[Source passage Boundary: Start]

In October, VOF also announced the sale of its entire equity stake in the A&B Tower office project in District 1, Ho Chi Minh City. It purchased a 50.1 per cent equity stake in the project, now under construction, in 2004. According to VOF the (undisclosed) sale price results in 17.5 per cent IRR over the four year holding period. The office tower, with a gross floor area of 25,500 square metres, is expected to open in 2010.
Several important developments occurred during 2009 of significance to the private equity sector in Vietnam, according to PwC experts. There are a number of reasons why. Firstly, there was acceleration in the number of divestments by the more mature funds, which was a very positive sign for the industry in Vietnam, indicating that profitable exits can be successfully concluded and achieved through a variety of routes. PwC experts also observed an increase in the rate of new investments by private equity funds, especially in the second half of 2009, indicating that funds were still available to invest and that market pricing had become more attractive, although in general it appears as if the funding for such deals represented either recycled cash following divestments of older investments or cash raised in earlier periods, as opposed to funds newly raised in 2009. Lastly, 2009 saw the demise of Indochina’s private equity fund, which is now in the process of being liquidated, an event that may affect efforts at further fund raising and encourage a more cautious future approach to investing in private equity amongst fund managers.

[Source passage Boundary: End]
[Raw data Boundary: Start]

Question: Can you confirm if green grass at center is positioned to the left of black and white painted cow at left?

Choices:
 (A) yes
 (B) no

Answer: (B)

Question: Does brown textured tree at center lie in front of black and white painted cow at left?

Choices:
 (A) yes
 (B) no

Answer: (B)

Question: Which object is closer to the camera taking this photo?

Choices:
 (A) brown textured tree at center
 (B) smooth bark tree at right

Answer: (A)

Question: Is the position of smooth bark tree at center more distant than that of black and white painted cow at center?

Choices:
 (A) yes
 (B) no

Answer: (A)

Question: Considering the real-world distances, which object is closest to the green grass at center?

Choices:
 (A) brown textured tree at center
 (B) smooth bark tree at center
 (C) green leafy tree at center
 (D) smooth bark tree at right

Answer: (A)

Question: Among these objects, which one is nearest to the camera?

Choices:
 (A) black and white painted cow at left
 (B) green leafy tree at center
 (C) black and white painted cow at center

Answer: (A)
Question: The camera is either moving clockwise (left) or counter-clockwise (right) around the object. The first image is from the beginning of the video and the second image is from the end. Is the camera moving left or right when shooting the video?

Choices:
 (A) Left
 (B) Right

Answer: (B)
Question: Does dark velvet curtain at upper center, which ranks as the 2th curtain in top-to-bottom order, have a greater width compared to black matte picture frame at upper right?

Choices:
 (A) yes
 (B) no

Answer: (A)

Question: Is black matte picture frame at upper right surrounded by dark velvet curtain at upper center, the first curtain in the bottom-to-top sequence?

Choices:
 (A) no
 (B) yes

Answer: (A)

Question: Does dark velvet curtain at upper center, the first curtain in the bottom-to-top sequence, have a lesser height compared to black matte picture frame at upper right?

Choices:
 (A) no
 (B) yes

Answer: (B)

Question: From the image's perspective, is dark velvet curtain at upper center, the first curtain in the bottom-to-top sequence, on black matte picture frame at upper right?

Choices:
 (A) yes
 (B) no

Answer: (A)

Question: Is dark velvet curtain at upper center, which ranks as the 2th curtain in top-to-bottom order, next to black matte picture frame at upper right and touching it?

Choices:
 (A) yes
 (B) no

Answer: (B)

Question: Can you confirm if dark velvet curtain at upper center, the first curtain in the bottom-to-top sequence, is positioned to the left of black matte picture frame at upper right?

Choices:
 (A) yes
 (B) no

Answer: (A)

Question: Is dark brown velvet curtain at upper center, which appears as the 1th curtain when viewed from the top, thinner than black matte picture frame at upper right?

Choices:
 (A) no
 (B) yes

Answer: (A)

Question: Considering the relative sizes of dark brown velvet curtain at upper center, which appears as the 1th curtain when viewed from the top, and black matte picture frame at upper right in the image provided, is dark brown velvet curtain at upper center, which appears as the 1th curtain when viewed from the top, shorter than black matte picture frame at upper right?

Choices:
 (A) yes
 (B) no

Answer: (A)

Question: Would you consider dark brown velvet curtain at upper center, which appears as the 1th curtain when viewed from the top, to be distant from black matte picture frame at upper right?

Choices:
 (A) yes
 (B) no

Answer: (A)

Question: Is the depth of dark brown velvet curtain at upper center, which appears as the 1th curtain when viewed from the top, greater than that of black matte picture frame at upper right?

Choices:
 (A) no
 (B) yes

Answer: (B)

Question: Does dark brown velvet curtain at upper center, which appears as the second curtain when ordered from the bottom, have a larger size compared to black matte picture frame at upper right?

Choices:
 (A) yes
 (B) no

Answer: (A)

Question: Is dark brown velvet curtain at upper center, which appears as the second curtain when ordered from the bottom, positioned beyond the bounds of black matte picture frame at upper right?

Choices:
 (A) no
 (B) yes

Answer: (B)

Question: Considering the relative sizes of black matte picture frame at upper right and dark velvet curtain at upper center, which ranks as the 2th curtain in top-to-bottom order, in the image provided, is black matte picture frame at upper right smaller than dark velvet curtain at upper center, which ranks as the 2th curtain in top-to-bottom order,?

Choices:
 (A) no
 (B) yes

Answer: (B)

[Raw data Boundary: End]

**Instructions**:
A. According to the passage on private equity in Vietnam, what equity stake did VOF purchase in the A&B Tower project in 2004?
B. Copy word for word the part of the passage on private equity in Vietnam that opens with the words containing "In October, VOF" and closes with "open in 2010.".

**Results of the exercise**:
A. VOF purchased a 50.1 percent equity stake.

B.
In October, VOF also announced the sale of its entire equity stake in the A&B Tower office project in District 1, Ho Chi Minh City. It purchased a 50.1 per cent equity stake in the project, now under construction, in 2004. According to VOF the (undisclosed) sale price results in 17.5 per cent IRR over the four year holding period. The office tower, with a gross floor area of 25,500 square metres, is expected to open in 2010.